We called him Nigger Jeff. I have never doubted that Jeff was indeed his name, though as I write this account I find myself asking, for the first time, how we could have known: I never heard any of the boys speak to him except in cries of hatred, and I never knew anyone else who knew him. It occurs to me now that, if his name was Jeff, there had to have been at least a brief moment of human contact and exchange — perhaps not even involving Jeff, perhaps one of the boys’ mothers talked to Jeff’s mother. But we grasp what’s available for support or stability. It’s bad to call a boy Nigger Jeff, but worse still to call him just Nigger. A name counts for something.
***
Sometimes I would be playing alone in my yard, and would look up to see Jeff walking by. My heart would then buck in my chest, but he never turned his head to acknowledge my presence. At the time I wondered if he knew that I never threw rocks at him, that I didn’t curse him — for, if my memory is not appeasing my conscience, I avoided that crime as well. But now I realize that he neither knew nor cared about the individual members of our cruel impromptu assembly: with rocks in our hands we were just mobile, noisy impediments to his enjoyment of some of the blessings of life — friendship, comfort, safety — but when unarmed and solitary we posed no threat and therefore, for Jeff, lacked significant substance. He kept his eyes on that day’s small but valued prize, and kept on walking.
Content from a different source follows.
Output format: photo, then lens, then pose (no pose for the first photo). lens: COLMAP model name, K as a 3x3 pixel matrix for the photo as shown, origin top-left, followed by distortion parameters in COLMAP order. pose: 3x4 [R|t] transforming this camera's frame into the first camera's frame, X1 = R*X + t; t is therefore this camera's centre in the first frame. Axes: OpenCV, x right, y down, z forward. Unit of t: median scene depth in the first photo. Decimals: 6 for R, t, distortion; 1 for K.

Why didn’t I throw rocks at him? Why didn’t I curse him? Well, obviously, because I felt sorry for him. But not sorry enough to walk away, or to turn my back on the scene; and not nearly sorry enough to stay a friend’s hand or demand his silence. I was young, and small, and timid. I saw one valid option: to stand as a member of the chorus, grasping the rock that was the badge of our common identity. There’s no point now in trying to distinguish myself from the others. But I can’t help it.
First, is it really true that "Nigger Jeff" is better than "nigger"? Arguably worse, right? Because it's both acknowledging his humanity (that he is a human boy with a name) and in the same breath saying that he is a lesser form of humanity. I myself prefer less personal, nameless insults, but maybe I'm not typical that way.
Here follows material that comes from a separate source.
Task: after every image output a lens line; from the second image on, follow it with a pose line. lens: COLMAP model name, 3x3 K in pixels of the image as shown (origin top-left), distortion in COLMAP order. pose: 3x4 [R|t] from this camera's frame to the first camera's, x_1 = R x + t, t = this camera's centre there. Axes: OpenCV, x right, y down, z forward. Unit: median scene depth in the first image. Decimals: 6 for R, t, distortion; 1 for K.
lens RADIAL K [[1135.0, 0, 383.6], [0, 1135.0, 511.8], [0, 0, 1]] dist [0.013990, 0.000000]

This sort of bullying is not unique to just children, but adults can be equally childish about it. Mainstream media trades in it, despite all of their recent anti bullying talk. One of my friends was recently remarking at how it's amazing that Lindsay Lohan has put up with all of the abuse -- for the past 10 years or so there have probably been no fewer than five negative articles/posts/tweets per day about her. And Lindsay Lohan is not even the most hated human alive, not by a landslide, but apparently she just happens to have a particular suite of personality characteristics that make her a perfect storm for gossip? Bullying, really. But let's argue for a second that she brought it on herself (should that matter?). But when do you finally leave someone alone? Does that give people moral carte blanche to engage in shaming and other ugly behavior about her personal life? But no one really questions their right to do so, I hadn't even noticed it myself until my friend mentioned it. And why are people so eager to engage in ugly behavior in the first place that they're looking for socially "legitimate" opportunities to throw stones?
The American Conservative story reminded of the creepy Shirley Jackson short (fictional but not so far-fetched) story, "The Lottery." Someone gets chosen completely randomly to get stoned, but that doesn't matter -- once the person became marked, everything was fair game because they had the sanction of the group.